Lily’s jaw dropped. There was a rising roar of questions, comments. Twice the Rhej tried to speak, but had to stop, unable to be heard.

Rule stepped away and bellowed, “Silence!” Silence fell, sudden and stark. “You will hear your Rhej.”

The Rhej gave him a single nod of acknowledgment. “I don’t know why she wants you to ally with Ruben Brooks. I have told you what she said. I must also tell you something she said three thousand years ago, something from the memories. You know most of this story well. You do not know the part of it I will tell you tonight.”

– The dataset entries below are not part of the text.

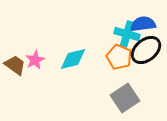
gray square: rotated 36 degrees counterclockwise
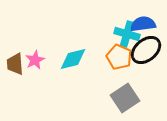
brown trapezoid: moved 1 px up; rotated 130 degrees counterclockwise
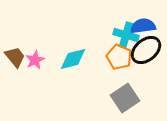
blue semicircle: moved 2 px down
cyan cross: moved 1 px left, 1 px down
brown trapezoid: moved 7 px up; rotated 145 degrees clockwise
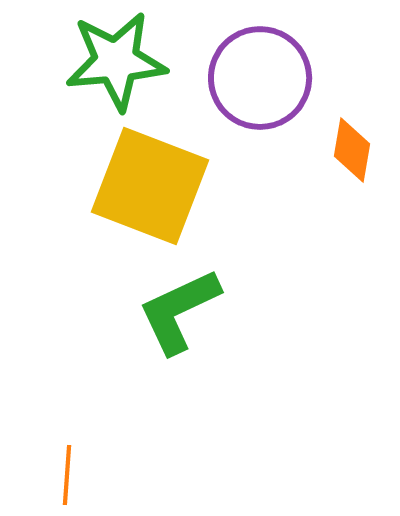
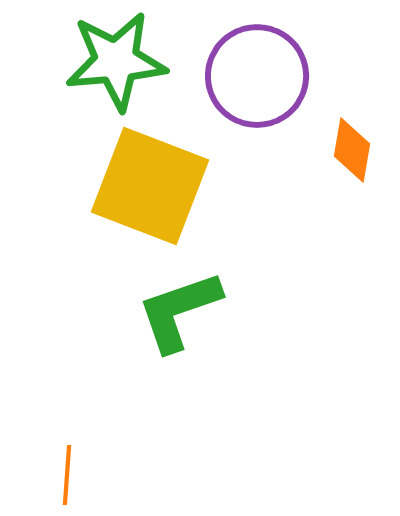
purple circle: moved 3 px left, 2 px up
green L-shape: rotated 6 degrees clockwise
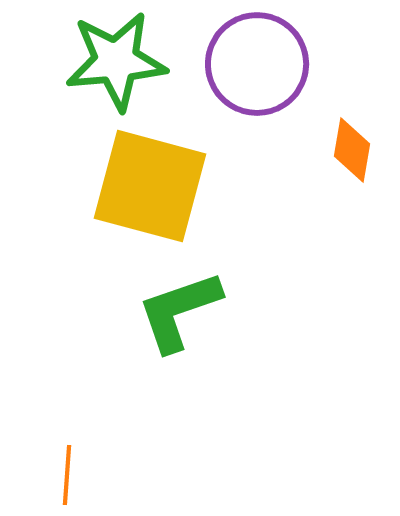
purple circle: moved 12 px up
yellow square: rotated 6 degrees counterclockwise
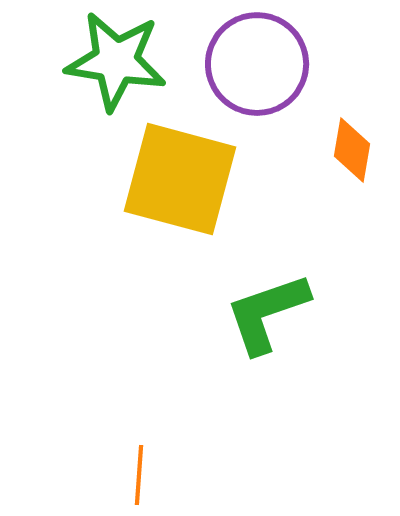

Rule moved up behind Lily again, wrapping his arms around her, as the Rhej’s voice fell into a storyteller’s cadence. She spoke of the Etorri Rho who’d sacrificed his entire clan and who, in return, had been granted two boons: his Lady spoke to him directly, and she promised that his clan would never die out. “But they spoke of more than this. He asked many questions which she, from her love and pain for him, answered as clearly as she was able. Some of those questions were personal. I do not share them with you.”

She paused and continued more softly. “Though this is an Etorri memory, I carry it, too. Every Rhej carries this memory, for it tells us when the war with our Lady’s enemy will resume.”

Utter silence now. No one moved. Lily’s heart was beating hard. So, she realized, was Rule’s.

“These are the words she spoke over three thousand years ago: When the two-mantled calls, you will come together. When a lupus daughter is born to one of you”—she had to raise her voice again, though this time no one grew loud enough for Rule to step in—“to one of you who carries more than moon-magic in his veins, war begins again. Tonight a daughter was born to Cullen Seabourne, sorcerer and lupus, and to Cynna Weaver, the apprentice to the Nokolai Rhej. She is lupus.”